We tend to see God through the shattered perspective of our flawed humanity, and that’s a big problem. With a severely damaged self-image, we generally have a broken God-image too.
In fact, let’s be honest, some of us believe God is great and all-powerful, but we can’t imagine him doing anything astonishing through our lives. We sing worship songs about his awesomeness, but we believe God is limited in what he can do with screw-ups like us.
A considerable part of the dilemma is that we like to create gods in our image. We make gods out of the rich and famous. We elevate leaders (including politicians and pastors) to god-like status.

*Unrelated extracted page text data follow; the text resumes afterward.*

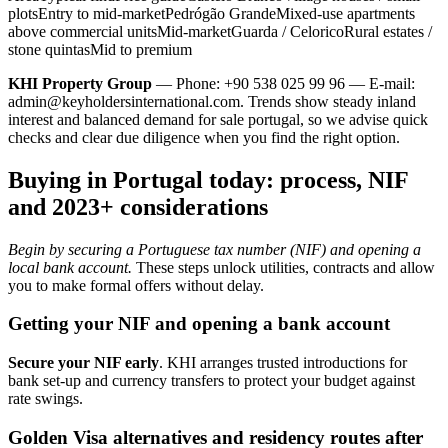
plotsEntry to mid-marketPedrógão GrandeMixed-use apartments
above commercial unitsMid-marketGuarda / CeloricoRural estates /
stone quintasMid to premium
KHI Property Group
— Phone: +90 538 025 99 96 — E-mail:
admin@keyholdersinternational.com
. Trends show steady inland
interest and balanced demand for sale portugal, so we advise quick
checks and clear due diligence when you find the right option.
Buying in Portugal today: process, NIF
and 2023+ considerations
Begin by securing a Portuguese tax number (NIF) and opening a
local bank account.
These steps unlock utilities, contracts and allow
you to make formal offers without delay.
Getting your NIF and opening a bank account
Secure your NIF early
. KHI arranges trusted introductions for
bank set-up and currency transfers to protect your budget against
rate swings.
Golden Visa alternatives and residency routes after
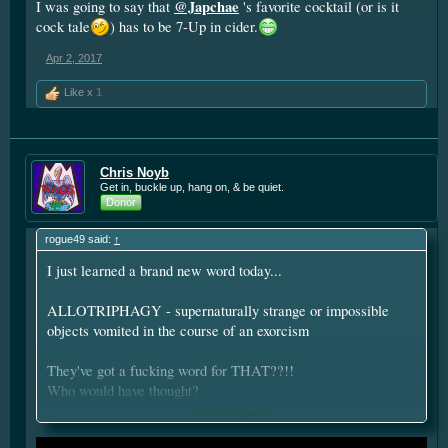
@Japchae
I was going to say that
's favorite cocktail (or is it
cock tale
) has to be 7-Up in cider.
Apr 2, 2017
Like x
1
Chris Noyb
Get in, buckle up, hang on, & be quiet.
Donor
rogue49 said:
↑
I just learned a brand new word today...
ALLOTRIPHAGY - supernaturally strange or impossible
objects vomited in the course of an exorcism
They've got a fucking word for THAT??!!
Who would have thought?
Click to expand...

We put them on a pedestal somewhere prominent in our lives, but in the end, it’s a puny little god we’ve made to worship rather than Almighty God.
Sadly, if our God is too tiny or too human (like us), then our faith and confidence in him will be too small as well.
Deep down we want to believe that God can do anything, but we’re pretty sure he has limits when it comes to us. Time or space might not constrain God, but a craftsman is only as good as the material he has to work with, right?
And we know what we are:
• More mud than marble.
• More sandstone than diamond.
• More broken than whole.
In case you’re wondering, I’m not a big fan of self-confidence. Despite what the positive thinking gurus have to say, I’m not okay (and neither are you).
I can sit in a lotus position for hours chanting, “I am good. I am awesome. My life force in the universe matters. I am good. I am awesome. There is nothing I can’t do.” But in my gut, I know I’m not that good. In fact, I know I’m pretty messed up at times.
So, what’s the alternative to emotional self-flogging or self-confident bragging? The substitute for self-confidence is God-confidence.
In other words, I must put my confidence and hope in God and his ability to accomplish anything even through a cracked and broken pot like me.
The god I’ve created in my mind has limits. The God of the universe does not.
I am broken. He is not.
I have failed. He has not and will not. In fact, working with people who are demoted to the scratch-and-dent pile of life is God’s specialty.
Someone once said, “Grace means that all of your mistakes now serve a purpose instead of serving shame.” How cool is that and how kind of our amazing God.
So, the good news about your epic failures is simply this: God’s not going to give up on you, and whatever you’ve done is not the end of your story.
Not when he’s in the picture—and he is.